Dr Michael Sandel, Professor of Philosophy at Harvard, teaches a very popular and widely attended course - “Justice - what is right thing to do”. These lectures are also available online. Although many a times, ideas discussed are very abstract in nature, but Prof Sandel keeps them interesting by involving his students in the discussion.
Through one such lectures, I got to know about Philosopher and Teacher, Immanuel Kant. Kant, while answering what is morally right, gives an example of a shopkeeper, who avoids cheating his customers because he thinks word may get out and it may negatively hurt his business. As per Kant, although the shopkeeper does the right thing, but his action is morally wrong.
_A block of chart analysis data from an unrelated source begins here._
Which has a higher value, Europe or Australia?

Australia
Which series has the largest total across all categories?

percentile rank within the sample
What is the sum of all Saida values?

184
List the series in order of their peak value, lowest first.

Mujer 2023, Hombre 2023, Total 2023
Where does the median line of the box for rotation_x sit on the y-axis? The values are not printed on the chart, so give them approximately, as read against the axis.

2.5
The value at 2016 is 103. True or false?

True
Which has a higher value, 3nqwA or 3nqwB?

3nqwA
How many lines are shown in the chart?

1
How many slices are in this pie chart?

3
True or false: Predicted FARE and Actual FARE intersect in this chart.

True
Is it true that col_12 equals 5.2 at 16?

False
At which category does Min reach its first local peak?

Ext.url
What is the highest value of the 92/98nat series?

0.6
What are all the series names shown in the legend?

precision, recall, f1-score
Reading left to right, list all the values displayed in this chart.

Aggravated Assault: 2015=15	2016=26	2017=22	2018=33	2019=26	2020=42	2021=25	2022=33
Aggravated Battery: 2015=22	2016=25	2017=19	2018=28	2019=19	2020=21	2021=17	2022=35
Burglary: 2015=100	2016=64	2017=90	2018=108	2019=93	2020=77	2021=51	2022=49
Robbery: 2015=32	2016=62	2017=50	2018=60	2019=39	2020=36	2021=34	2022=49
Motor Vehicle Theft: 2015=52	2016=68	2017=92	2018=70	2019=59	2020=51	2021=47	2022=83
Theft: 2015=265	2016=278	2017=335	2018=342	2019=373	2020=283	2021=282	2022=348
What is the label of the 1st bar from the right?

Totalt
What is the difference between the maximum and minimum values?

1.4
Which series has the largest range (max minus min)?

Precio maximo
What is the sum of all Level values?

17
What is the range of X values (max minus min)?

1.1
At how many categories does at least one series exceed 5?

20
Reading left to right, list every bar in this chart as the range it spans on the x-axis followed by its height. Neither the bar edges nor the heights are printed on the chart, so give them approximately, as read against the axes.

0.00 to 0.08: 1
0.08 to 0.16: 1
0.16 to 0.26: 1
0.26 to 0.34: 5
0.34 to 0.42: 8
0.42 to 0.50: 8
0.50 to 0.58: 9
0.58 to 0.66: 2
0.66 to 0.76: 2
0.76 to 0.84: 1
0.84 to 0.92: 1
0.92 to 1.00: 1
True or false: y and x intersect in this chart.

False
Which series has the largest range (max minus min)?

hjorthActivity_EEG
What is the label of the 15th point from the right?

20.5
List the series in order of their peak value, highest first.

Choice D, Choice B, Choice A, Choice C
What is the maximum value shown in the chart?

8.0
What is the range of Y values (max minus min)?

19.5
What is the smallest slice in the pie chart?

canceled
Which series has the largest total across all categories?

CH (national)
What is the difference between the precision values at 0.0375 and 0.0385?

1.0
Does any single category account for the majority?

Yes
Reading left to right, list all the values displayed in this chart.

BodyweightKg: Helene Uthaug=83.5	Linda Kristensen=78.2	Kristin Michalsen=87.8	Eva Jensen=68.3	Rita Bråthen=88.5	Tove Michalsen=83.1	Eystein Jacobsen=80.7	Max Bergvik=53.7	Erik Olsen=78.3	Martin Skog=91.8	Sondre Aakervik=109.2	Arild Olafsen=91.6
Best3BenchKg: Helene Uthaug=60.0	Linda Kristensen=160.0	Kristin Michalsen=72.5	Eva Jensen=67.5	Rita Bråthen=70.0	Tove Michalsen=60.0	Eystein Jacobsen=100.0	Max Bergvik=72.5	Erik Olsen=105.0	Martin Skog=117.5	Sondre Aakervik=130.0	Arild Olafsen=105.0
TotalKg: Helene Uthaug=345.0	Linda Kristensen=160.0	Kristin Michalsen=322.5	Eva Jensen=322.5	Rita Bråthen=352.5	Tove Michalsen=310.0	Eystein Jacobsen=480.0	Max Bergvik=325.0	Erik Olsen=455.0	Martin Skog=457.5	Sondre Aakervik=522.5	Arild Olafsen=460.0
A morally right thing to do not only means doing what’s right, but also doing it for the right reasons. Motive matters.
Kant mentions duty and inclinations, and argues that morally right is done for sake of duty and not for selfish inclinations. Consider this - if a shopkeeper does not cheat his customers because he thinks he is a moral person, then again, he is morally wrong. He should consider it as his duty.
In Hindu context, this is exactly what Krishna said in Geeta, and we almost always misunderstand the message. Doing your duty without considering the potential benefit you might get is the right thing to do (Karmanye ma phaleshu kadachana) whereas the common notion is doing your duty will improve your karma points which will help you later (if you believe in reincarnation, they might be helpful in laters births too). Hope you see that all of this is morally wrong.